| Exercise aim |
Reproduce the entries word for word but drop every picture.

| Input for this task |
★ ★ ★ ★ ★
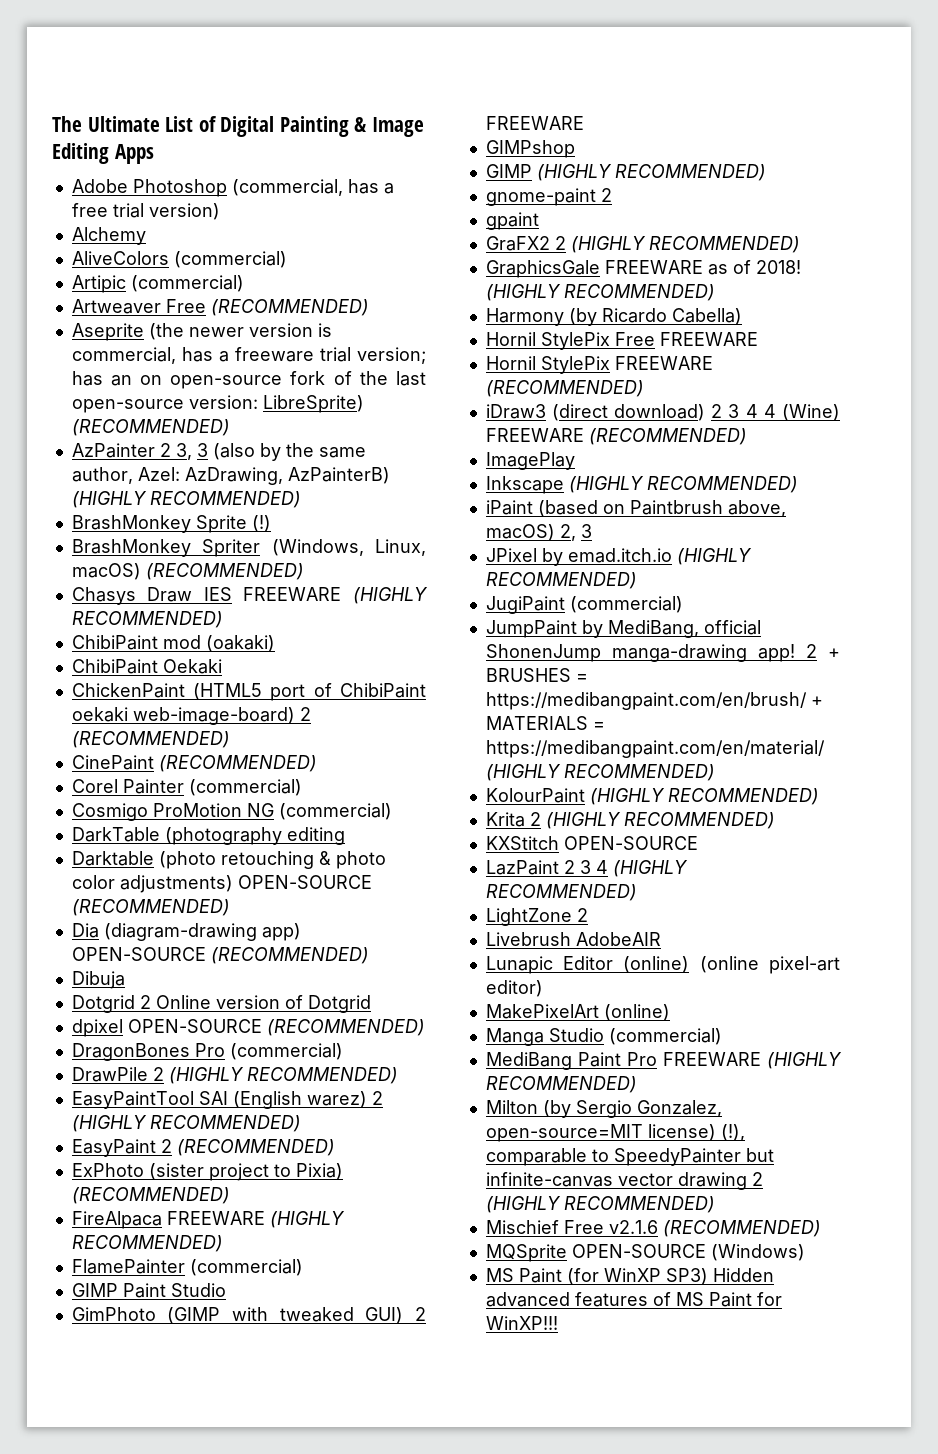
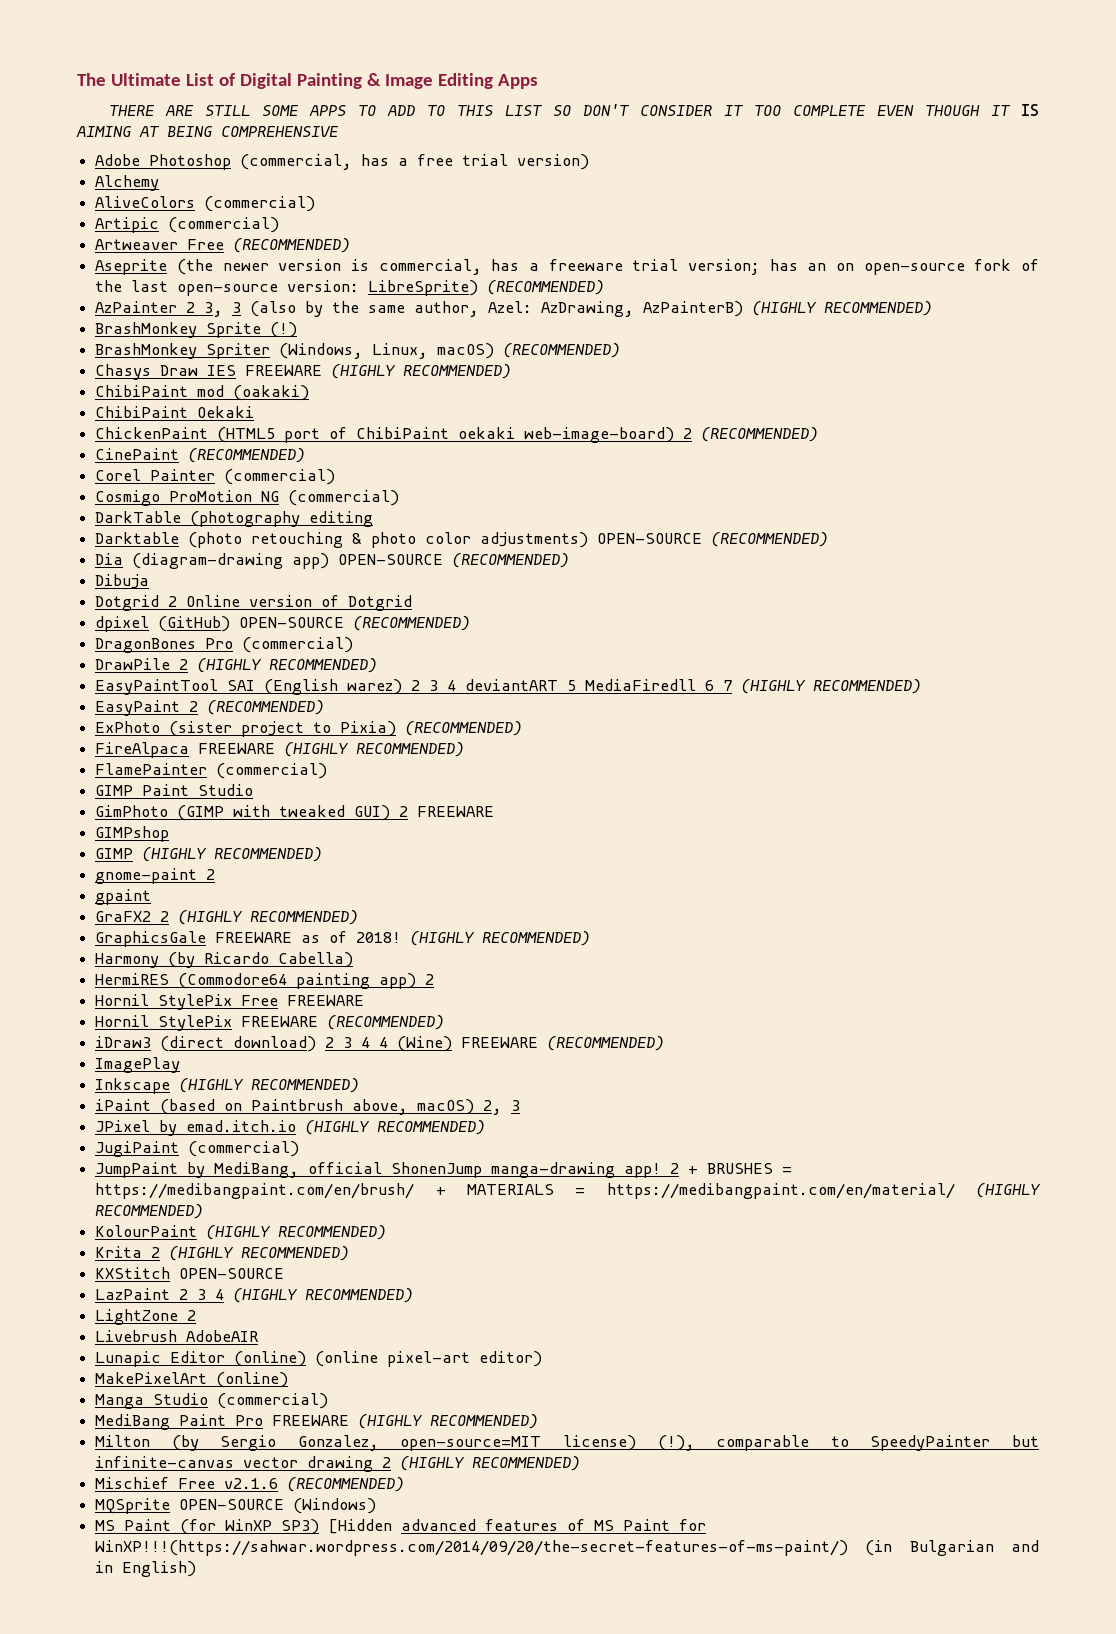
(154, 154) none -> [109,104,1039,116] [76,126,339,137] // THERE ARE STILL SOME APPS TO ADD TO THIS LIST SO DON'T CONSIDER IT TOO COMPLETE EVEN THOUGH IT IS AIMING AT BEING COMPREHENSIVE
(123, 1028) none -> [158,616,231,632] (GitHub)
(383, 1098) none -> [429,679,733,691] 3 4 deviantART 5 MediaFiredll 6 7
(742, 316) none -> [95,973,435,989] // HermiRES (Commodore64 painting app) 2
[712,1268,774,1282] Hidden -> [328,1519,393,1534] [Hidden
[485,1316,558,1330] WinXP!!! -> [95,1540,1039,1556] [95,1561,197,1577] WinXP!!!(https://sahwar.wordpress.com/2014/09/20/the-secret-features-of-ms-paint/) (in Bulgarian and in English)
★ ★ ★ ★ ★
| Solution |
(154, 154) none -> [109,104,1039,116] [76,126,339,137] // THERE ARE STILL SOME APPS TO ADD TO THIS LIST SO DON'T CONSIDER IT TOO COMPLETE EVEN THOUGH IT IS AIMING AT BEING COMPREHENSIVE
(123, 1028) none -> [158,616,231,632] (GitHub)
(383, 1098) none -> [429,679,733,691] 3 4 deviantART 5 MediaFiredll 6 7
(742, 316) none -> [95,973,435,989] // HermiRES (Commodore64 painting app) 2
[712,1268,774,1282] Hidden -> [328,1519,393,1534] [Hidden
[485,1316,558,1330] WinXP!!! -> [95,1540,1039,1556] [95,1561,197,1577] WinXP!!!(https://sahwar.wordpress.com/2014/09/20/the-secret-features-of-ms-paint/) (in Bulgarian and in English)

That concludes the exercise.